### Aim of the task
Return the lines that run from the beginning of the entries to the line holding "Free Shipping on Orders Over $49*", inclusive, and drop the pictures.

### Data in this exercise
- - - - -
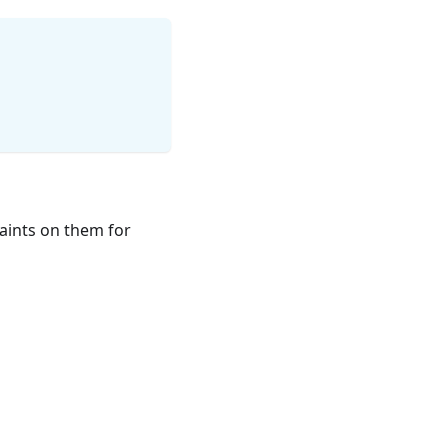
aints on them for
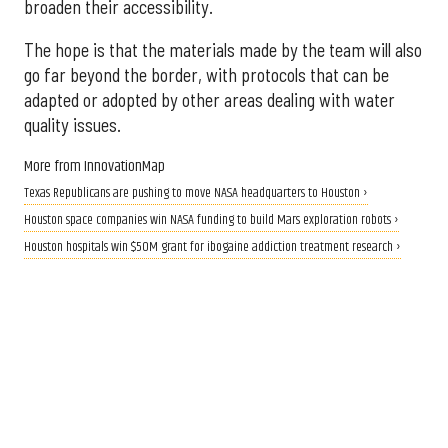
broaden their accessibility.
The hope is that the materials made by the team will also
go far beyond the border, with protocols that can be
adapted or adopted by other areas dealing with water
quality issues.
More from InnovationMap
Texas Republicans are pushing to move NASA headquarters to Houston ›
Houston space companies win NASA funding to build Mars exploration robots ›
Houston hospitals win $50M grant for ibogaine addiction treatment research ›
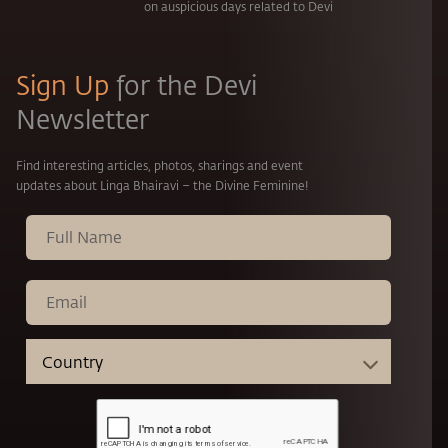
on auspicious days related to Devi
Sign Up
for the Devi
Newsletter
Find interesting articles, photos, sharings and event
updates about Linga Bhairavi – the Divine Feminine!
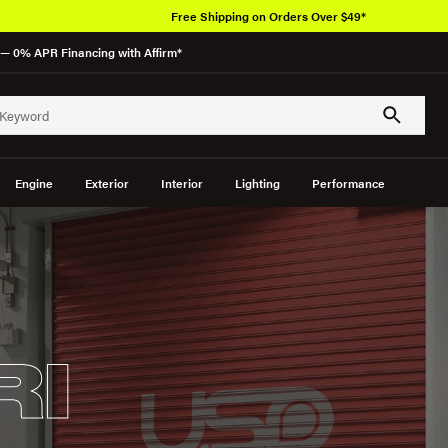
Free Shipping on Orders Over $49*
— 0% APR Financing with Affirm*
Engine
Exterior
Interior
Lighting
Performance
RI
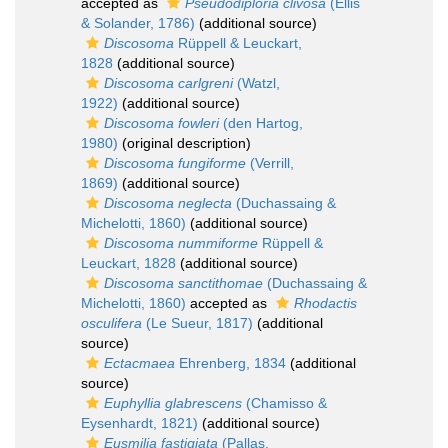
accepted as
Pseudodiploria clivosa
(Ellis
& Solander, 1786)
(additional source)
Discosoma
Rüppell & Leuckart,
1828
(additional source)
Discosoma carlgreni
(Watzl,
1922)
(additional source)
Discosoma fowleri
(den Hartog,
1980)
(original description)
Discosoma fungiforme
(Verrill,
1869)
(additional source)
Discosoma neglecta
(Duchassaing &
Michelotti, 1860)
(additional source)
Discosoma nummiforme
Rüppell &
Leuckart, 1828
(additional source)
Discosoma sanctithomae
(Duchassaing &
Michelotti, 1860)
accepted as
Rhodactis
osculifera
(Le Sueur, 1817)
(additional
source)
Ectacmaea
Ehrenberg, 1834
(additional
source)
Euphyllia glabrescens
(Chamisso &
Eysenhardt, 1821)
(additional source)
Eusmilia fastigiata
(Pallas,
- - - - -
### Solution to this exercise
aints on them for
broaden their accessibility.
The hope is that the materials made by the team will also
go far beyond the border, with protocols that can be
adapted or adopted by other areas dealing with water
quality issues.
More from InnovationMap
Texas Republicans are pushing to move NASA headquarters to Houston ›
Houston space companies win NASA funding to build Mars exploration robots ›
Houston hospitals win $50M grant for ibogaine addiction treatment research ›
on auspicious days related to Devi
Sign Up
for the Devi
Newsletter
Find interesting articles, photos, sharings and event
updates about Linga Bhairavi – the Divine Feminine!
Free Shipping on Orders Over $49*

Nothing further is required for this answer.